Fenerbahçe taht oyunları

Haberin Devamı

Örümcek kadar acımasız, sinsi, tuzakçı örgütün ağına düşürdüğü 2011 yılından beri toparlanamayan, on senedir şampiyonluk yerine sarıp sarmalandığı yapışkan kötülükten kurtulmaya çalışan Fenerbahçe’nin, yeni bir hüsran sezonu ardından Ali Koç ve Aziz Yıldırım gibi iki dev başkan adayına sahip olması, Fenerbahçe’nin büyüklüğünü gösterir ancak…
Kim seçilirse seçilsin, para, karizma, vizyon, tecrübe dolu valiz, elinde ikisinin de.
Lakin, kaçınılmaz Ali Koç-Aziz Yıldırım hesaplaşması, biraz “kulağı tersten göstererek” biraz “alengirli sokaklara dalıp çıkarak” geldi nedense!
Çünkü “tavşanlık mı yaptı, yem miydi, bahane mi” anlaşılamayan; yoksa “Fenerbahçe’nin iyiliği için büyük kapışmayı kendisi mi organize etti” belli olmayan bir Sadettin Saran unsuru var olayın tam merkezinde.“
Ali Koç adaysa, Sadettin Saran aday değil, Sadettin Saran adaysa Aziz Yıldırım da aday. Sadettin Saran yok ama Ali Koç ile Aziz Yıldırım baş başa” öyküsü ile “tavuk ve yumurta sorunsalının” ne farkı var!
Seneler önce Saran’ın değil başkan, kulüp üyesi olmasına bile itirazını deklare etmiş Aziz Yıldırım, “o aday olursa karşısında beni bulur” demiş.
Pat… Aday oluyor Saran. Ali Koç’a hürmette kusur etmeyeceğini belli ederek hem de. Koç aday olursa, onun yararına çekilecek yarıştan.
Aziz Bey de her zaman olduğu gibi sözünü yemiyor ve koyuyor adaylığını.

— Çıkarılan satırlar —
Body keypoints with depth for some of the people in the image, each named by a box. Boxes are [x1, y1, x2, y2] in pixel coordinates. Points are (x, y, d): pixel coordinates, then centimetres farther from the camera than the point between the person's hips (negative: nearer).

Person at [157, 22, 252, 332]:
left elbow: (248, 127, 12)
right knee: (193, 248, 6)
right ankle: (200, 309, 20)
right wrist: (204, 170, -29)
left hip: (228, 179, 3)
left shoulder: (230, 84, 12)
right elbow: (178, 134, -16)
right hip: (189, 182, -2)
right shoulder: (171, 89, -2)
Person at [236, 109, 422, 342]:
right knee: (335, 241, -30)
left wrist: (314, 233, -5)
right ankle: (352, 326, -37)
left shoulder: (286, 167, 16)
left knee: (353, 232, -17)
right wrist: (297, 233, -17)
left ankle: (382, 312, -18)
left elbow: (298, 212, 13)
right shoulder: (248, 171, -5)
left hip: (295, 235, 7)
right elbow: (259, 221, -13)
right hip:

— Görev listesi —
1) Satırları "right wrist: (204, 170, -29)" içeren satırdan başlayıp son satıra kadar, iki uç da dahil olmak üzere, nokta adlarıyla birlikte yeniden yaz. Parantez içindeki koordinat ve derinlik değerlerini 1,55 ile çarparak ölçekle ve yarımları yukarı yuvarlayarak tam sayıya çevir.
2) Fenerbahçe başkanlık yarışını anlatan yazıyı kaldığı yerden sürdür.
Yazı ile satırlar birbirinden ayrı kaynaklardan alınmıştır.

— Çözülen sorular —
1)
right wrist: (316, 264, -45)
left hip: (353, 277, 5)
left shoulder: (357, 130, 19)
right elbow: (276, 208, -25)
right hip: (293, 282, -3)
right shoulder: (265, 138, -3)
Person at [236, 109, 422, 342]:
right knee: (519, 374, -47)
left wrist: (487, 361, -8)
right ankle: (546, 505, -57)
left shoulder: (443, 259, 25)
left knee: (547, 360, -26)
right wrist: (460, 361, -26)
left ankle: (592, 484, -28)
left elbow: (462, 329, 20)
right shoulder: (384, 265, -8)
left hip: (457, 364, 11)
right elbow: (401, 343, -20)
right hip:

2)
Tamam… Yıldırım açıklamasında Mourinho’ya “akşam pazarı” yapıp yarı fiyatını garanti ödeme kapsamına aldı, Atatürkçü Koç’tan kurtulacakları için sevinenlerin hevesi kursağında kaldı, mesajları da kendisi de pozitifti ama…
Zurnanın zırt dediği yer, aynen duruyor geride!
Ali Koç’un adaylığını açıklayıp Sadettin Saran’ın çekilmesi, 12 Mayıs’ta… Aziz Yıldırım’ın adaylık açıklaması iki gün sonra, 14 Mayıs. İki gün var arada.
Eee… Saran aday değil ki, karşısında Aziz Yıldırım’ı bulsun o sırada. Ali Koç’un karşısına dikilmeye gelince, yakın geçmişte defalarca “Ali Bey devam etmeli” demiş Aziz Bey.
Şimdi, perhiz bitmiş lahana turşusuna geçilmiş.
Ali Koç’un adaylığına gelince… O da üçüncü dönemde olmayacağını açıklamış kamuoyuna defalarca. Ama “minik” bir şerh koymuş. “Olağanüstü gelişmeler olmazsa”!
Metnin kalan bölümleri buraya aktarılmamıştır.